Rui Borges diz que o Sporting já fez história e que agora passa por "continuar a sonhar com os pés bem assentes na terra". "Já venceram grandes equipas tanto em casa como fora. Demonstra bem a qualidade do Bodo/Glimt. É uma equipa que no seu contexto tem muita posse de bola. Não foi campeão, mas teve o melhor ataque e a melhor defesa", recordou, referindo mais à frente por onde poderá passar o segredo para ser bem sucedido no jogo.
"A chave será a nossa capacidade de estarmos preparados para aquilo que será a exigência física dos 90 minutos. Mete muita intensidade, muito vertical, procura a baliza e nesta competição, penso eu, é a equipa com mais golos em contra-ataque e ataque rápido. Temos de estar preparados. Como gostamos de ter bola, temos de estar muito lúcidos no que são os equilíbrios, visto serem fortes na transição ofensiva nesta competição", analisou.
Dessa forma, o técnico natural de Mirandela, de 44 anos, afirma que o comportamento nos 180 minutos será fundamental. "Penso que os dois jogos vão ser decisivos. O Atlético de Madrid na sua casa já foi derrotado por um Bodo/Glimt. O jogo de amanhã não vai ser decisivo, nem o de casa. Acho que é a duas mãos e aquele que for mais forte passará aos quartos. A ambição das duas equipas será igual".

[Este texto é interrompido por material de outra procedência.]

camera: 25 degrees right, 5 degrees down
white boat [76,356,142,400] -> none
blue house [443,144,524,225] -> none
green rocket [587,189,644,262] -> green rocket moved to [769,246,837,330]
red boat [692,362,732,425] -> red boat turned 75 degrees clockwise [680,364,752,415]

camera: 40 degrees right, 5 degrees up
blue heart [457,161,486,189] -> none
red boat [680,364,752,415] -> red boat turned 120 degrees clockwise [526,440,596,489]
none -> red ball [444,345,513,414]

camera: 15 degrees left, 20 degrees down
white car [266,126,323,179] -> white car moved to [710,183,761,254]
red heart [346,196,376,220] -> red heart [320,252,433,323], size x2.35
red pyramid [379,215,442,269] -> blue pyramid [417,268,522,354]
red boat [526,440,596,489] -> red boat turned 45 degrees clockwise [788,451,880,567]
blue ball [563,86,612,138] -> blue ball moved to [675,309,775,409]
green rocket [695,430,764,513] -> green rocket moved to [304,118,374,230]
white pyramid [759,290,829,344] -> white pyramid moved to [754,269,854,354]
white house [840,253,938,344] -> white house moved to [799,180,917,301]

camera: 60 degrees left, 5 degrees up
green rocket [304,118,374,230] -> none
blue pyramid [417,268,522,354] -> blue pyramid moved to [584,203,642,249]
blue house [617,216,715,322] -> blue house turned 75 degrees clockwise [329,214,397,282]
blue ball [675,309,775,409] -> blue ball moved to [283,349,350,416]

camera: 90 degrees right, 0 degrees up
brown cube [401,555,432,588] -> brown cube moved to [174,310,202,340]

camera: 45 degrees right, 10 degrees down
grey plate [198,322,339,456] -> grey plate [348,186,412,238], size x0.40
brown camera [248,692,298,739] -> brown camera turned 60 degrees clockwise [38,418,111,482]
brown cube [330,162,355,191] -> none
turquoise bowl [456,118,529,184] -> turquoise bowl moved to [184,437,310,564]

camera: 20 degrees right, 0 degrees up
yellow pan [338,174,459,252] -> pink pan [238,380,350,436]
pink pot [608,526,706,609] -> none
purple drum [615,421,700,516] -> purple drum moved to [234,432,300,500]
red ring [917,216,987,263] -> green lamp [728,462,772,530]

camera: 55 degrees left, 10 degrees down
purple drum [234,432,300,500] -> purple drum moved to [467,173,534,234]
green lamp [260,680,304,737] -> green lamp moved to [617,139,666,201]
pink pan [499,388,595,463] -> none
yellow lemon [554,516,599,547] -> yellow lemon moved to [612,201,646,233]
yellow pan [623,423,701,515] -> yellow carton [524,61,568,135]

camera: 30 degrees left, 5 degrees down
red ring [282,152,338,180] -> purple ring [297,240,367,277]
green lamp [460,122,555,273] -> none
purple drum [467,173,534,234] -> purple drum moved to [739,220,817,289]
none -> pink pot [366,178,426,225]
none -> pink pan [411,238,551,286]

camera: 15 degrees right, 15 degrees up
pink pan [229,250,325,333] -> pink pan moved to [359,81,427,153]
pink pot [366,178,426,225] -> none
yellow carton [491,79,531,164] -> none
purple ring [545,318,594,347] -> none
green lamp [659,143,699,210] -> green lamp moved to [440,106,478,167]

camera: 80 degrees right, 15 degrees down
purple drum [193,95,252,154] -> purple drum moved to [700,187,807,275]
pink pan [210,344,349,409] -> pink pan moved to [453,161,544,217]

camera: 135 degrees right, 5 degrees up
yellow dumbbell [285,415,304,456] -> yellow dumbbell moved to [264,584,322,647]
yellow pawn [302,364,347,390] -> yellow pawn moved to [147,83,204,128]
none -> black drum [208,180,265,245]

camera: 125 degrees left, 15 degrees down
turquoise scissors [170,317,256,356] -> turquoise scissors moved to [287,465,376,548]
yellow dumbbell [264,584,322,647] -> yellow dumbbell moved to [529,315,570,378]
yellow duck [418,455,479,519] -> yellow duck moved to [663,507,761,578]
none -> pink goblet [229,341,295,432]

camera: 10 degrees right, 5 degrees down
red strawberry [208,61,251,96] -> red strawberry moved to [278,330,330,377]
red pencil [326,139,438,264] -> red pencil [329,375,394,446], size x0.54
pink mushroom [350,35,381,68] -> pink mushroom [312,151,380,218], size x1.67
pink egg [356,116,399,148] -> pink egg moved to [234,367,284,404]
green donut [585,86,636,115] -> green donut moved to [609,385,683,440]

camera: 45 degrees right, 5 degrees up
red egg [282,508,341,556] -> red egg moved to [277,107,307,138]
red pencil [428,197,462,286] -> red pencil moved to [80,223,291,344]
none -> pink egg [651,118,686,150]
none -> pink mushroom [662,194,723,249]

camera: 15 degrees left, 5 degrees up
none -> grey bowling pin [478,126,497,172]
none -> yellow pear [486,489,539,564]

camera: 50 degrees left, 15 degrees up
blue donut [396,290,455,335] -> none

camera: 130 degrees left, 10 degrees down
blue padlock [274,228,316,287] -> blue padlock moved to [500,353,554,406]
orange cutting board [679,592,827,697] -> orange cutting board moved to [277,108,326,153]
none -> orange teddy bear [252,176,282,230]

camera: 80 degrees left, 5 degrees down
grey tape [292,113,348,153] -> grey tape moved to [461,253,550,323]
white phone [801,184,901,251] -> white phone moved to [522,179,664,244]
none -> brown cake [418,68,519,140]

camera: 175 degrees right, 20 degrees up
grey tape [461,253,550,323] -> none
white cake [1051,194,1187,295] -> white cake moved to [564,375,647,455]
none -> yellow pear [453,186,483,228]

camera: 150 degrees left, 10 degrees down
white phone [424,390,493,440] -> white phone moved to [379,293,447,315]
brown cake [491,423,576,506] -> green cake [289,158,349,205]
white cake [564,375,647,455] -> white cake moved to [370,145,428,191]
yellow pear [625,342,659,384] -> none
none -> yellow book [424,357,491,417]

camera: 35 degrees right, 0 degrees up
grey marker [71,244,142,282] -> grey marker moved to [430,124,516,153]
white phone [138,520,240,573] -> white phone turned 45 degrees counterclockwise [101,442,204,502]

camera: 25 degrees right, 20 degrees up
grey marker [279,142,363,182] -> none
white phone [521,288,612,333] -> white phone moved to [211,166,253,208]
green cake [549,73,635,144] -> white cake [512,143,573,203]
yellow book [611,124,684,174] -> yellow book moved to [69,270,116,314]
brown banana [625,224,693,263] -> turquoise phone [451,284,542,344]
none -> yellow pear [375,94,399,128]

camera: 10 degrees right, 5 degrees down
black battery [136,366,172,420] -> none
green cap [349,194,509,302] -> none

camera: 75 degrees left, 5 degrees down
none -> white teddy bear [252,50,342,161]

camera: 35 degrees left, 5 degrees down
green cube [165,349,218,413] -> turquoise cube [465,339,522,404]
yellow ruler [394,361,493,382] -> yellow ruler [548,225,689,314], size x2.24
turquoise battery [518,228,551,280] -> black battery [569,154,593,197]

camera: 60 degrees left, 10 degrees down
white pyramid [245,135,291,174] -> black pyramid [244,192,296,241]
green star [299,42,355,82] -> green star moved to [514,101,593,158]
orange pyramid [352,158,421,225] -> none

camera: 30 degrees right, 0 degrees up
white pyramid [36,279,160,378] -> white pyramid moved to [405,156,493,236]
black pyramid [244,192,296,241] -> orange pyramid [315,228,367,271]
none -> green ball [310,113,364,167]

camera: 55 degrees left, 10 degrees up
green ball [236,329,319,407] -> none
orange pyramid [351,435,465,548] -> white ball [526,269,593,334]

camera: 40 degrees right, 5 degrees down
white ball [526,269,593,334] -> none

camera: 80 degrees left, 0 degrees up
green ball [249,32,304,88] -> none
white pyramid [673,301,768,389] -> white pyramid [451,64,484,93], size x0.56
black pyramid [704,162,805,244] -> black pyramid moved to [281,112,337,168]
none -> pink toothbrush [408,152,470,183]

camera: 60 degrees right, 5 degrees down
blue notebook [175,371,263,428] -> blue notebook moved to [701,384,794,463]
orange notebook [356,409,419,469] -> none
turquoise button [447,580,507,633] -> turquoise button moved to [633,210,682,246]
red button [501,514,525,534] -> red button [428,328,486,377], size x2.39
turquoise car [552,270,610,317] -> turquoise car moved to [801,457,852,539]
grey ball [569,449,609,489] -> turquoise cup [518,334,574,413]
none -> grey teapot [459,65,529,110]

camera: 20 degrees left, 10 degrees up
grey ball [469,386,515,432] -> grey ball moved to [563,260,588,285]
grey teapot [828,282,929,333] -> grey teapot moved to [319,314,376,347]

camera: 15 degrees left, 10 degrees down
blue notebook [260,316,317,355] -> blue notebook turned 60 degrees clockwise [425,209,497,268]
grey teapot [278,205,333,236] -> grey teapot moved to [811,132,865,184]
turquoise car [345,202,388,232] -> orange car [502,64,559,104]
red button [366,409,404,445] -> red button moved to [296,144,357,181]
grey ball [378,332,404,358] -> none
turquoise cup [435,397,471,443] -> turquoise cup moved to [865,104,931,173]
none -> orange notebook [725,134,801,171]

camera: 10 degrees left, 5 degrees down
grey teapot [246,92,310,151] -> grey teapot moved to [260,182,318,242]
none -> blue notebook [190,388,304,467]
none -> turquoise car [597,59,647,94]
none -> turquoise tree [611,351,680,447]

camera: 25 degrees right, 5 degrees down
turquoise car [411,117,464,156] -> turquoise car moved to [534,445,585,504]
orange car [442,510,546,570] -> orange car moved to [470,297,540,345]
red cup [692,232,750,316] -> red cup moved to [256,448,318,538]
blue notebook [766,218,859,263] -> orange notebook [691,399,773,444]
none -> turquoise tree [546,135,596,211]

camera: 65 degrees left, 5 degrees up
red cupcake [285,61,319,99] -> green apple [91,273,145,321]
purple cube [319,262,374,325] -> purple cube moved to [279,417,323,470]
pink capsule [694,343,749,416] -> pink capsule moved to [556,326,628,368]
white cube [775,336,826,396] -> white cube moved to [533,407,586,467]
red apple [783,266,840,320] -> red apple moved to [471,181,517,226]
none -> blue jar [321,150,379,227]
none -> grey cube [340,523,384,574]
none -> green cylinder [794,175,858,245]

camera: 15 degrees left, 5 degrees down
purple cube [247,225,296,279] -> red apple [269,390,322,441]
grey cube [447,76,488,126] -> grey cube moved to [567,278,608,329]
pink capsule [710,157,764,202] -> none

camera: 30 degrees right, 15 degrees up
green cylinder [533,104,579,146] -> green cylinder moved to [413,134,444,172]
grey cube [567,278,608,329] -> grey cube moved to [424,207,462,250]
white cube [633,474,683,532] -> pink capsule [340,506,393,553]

Por fim, Rui Borges disse que os leões adiaram o jogo frente ao Tondela, da Liga. "Temos esse direito, acima de tudo. Temos essa oportunidade e optámos por ela. Vínhamos de três jogos seguidos, vamos jogar amanhã também. Jogos de exigência grande. Se temos esse direito é tirar proveito dele. Se calhar noutros momento tínhamos, mas não conseguimos adiar. São as leis e as regras. E foi por aí. Gostávamos de ter semanas normais, de podermos respirar mais, de forma a estamos mais preparados. Nestes dias é só recuperar e treinar muito pouco", explicou.